= JOB =
The full data must be written out exactly, with every line included.

---- DATA FOR THIS EXERCISE

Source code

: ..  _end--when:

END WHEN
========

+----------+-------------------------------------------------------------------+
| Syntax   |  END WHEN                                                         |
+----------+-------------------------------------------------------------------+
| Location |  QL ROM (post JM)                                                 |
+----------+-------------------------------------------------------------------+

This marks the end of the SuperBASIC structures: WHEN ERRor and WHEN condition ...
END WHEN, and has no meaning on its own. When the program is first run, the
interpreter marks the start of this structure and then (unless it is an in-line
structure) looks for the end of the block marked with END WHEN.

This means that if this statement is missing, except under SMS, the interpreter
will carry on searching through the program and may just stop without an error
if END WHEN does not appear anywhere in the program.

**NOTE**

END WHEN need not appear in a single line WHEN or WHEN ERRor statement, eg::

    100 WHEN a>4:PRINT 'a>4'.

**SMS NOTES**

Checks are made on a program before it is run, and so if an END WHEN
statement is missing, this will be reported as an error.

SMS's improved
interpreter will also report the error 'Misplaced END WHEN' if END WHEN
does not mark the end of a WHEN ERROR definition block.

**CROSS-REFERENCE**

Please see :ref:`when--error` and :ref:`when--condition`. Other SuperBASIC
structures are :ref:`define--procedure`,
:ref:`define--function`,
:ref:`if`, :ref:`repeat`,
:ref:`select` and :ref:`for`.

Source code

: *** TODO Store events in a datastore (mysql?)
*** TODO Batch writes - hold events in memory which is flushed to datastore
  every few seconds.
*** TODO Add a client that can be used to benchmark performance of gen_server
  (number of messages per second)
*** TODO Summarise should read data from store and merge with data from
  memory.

--------

= WRITTEN ANSWER =
Source code

: ..  _end--when:

END WHEN
========

+----------+-------------------------------------------------------------------+
| Syntax   |  END WHEN                                                         |
+----------+-------------------------------------------------------------------+
| Location |  QL ROM (post JM)                                                 |
+----------+-------------------------------------------------------------------+

This marks the end of the SuperBASIC structures: WHEN ERRor and WHEN condition ...
END WHEN, and has no meaning on its own. When the program is first run, the
interpreter marks the start of this structure and then (unless it is an in-line
structure) looks for the end of the block marked with END WHEN.

This means that if this statement is missing, except under SMS, the interpreter
will carry on searching through the program and may just stop without an error
if END WHEN does not appear anywhere in the program.

**NOTE**

END WHEN need not appear in a single line WHEN or WHEN ERRor statement, eg::

    100 WHEN a>4:PRINT 'a>4'.

**SMS NOTES**

Checks are made on a program before it is run, and so if an END WHEN
statement is missing, this will be reported as an error.

SMS's improved
interpreter will also report the error 'Misplaced END WHEN' if END WHEN
does not mark the end of a WHEN ERROR definition block.

**CROSS-REFERENCE**

Please see :ref:`when--error` and :ref:`when--condition`. Other SuperBASIC
structures are :ref:`define--procedure`,
:ref:`define--function`,
:ref:`if`, :ref:`repeat`,
:ref:`select` and :ref:`for`.

Source code

: *** TODO Store events in a datastore (mysql?)
*** TODO Batch writes - hold events in memory which is flushed to datastore
  every few seconds.
*** TODO Add a client that can be used to benchmark performance of gen_server
  (number of messages per second)
*** TODO Summarise should read data from store and merge with data from
  memory.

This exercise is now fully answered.